# DATA EXCERPTS:
****

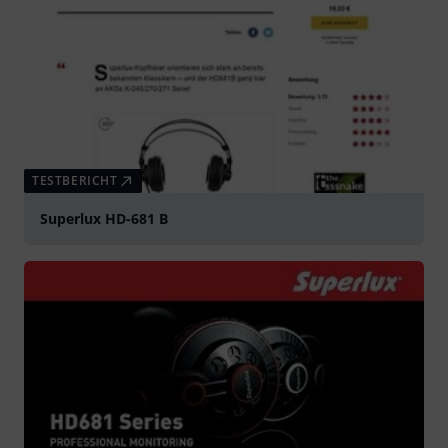
TESTBERICHT
Superlux HD-681 B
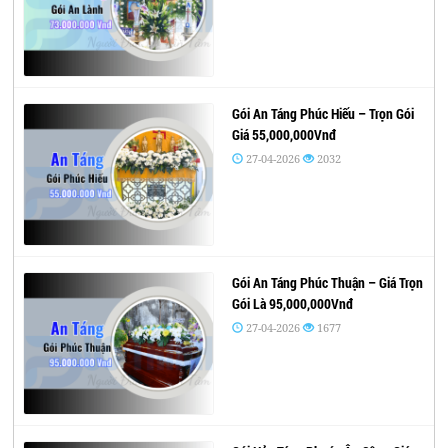
Gói An Táng Phúc Hiếu – Trọn Gói
Giá 55,000,000Vnđ
27-04-2026
2032
Gói An Táng Phúc Thuận – Giá Trọn
Gói Là 95,000,000Vnđ
27-04-2026
1677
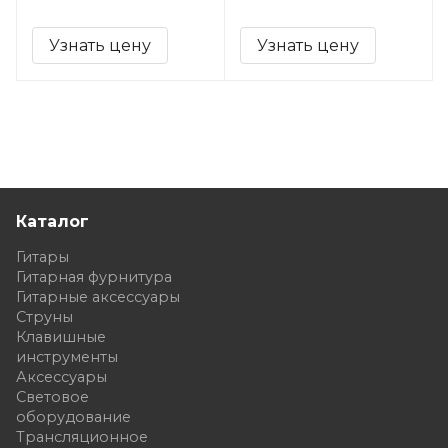
Узнать цену
Узнать цену
Каталог
Гитары
Гитарная фурнитура
Гитарные аксессуары
Струны
Клавишные
инструменты
Аксессуары
Световое
оборудование
Трансляционное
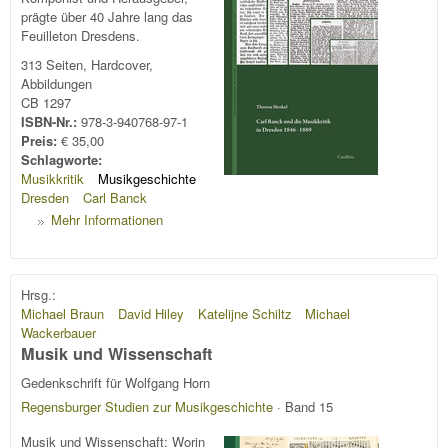
prägte über 40 Jahre lang das
Feuilleton Dresdens.
313 Seiten, Hardcover,
Abbildungen
CB 1297
ISBN-Nr.:
978-3-940768-97-1
Preis:
€ 35,00
Schlagworte:
Musikkritik
Musikgeschichte
Dresden
Carl Banck
Mehr Informationen
Hrsg.:
Michael Braun
David Hiley
Katelijne Schiltz
Michael
Wackerbauer
Musik und Wissenschaft
Gedenkschrift für Wolfgang Horn
Regensburger Studien zur Musikgeschichte
· Band 15
Musik und Wissenschaft: Worin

****

# WHAT TO WORK ON:
Transcribe the text read from every one of the records above word for word, and leave the pictures out of your answer.

# TASK ANSWER:
TESTBERICHT
Superlux HD-681 B
Gói An Táng Phúc Hiếu – Trọn Gói
Giá 55,000,000Vnđ
27-04-2026
2032
Gói An Táng Phúc Thuận – Giá Trọn
Gói Là 95,000,000Vnđ
27-04-2026
1677
Узнать цену
Узнать цену
Каталог
Гитары
Гитарная фурнитура
Гитарные аксессуары
Струны
Клавишные
инструменты
Аксессуары
Световое
оборудование
Трансляционное
prägte über 40 Jahre lang das
Feuilleton Dresdens.
313 Seiten, Hardcover,
Abbildungen
CB 1297
ISBN-Nr.:
978-3-940768-97-1
Preis:
€ 35,00
Schlagworte:
Musikkritik
Musikgeschichte
Dresden
Carl Banck
Mehr Informationen
Hrsg.:
Michael Braun
David Hiley
Katelijne Schiltz
Michael
Wackerbauer
Musik und Wissenschaft
Gedenkschrift für Wolfgang Horn
Regensburger Studien zur Musikgeschichte
· Band 15
Musik und Wissenschaft: Worin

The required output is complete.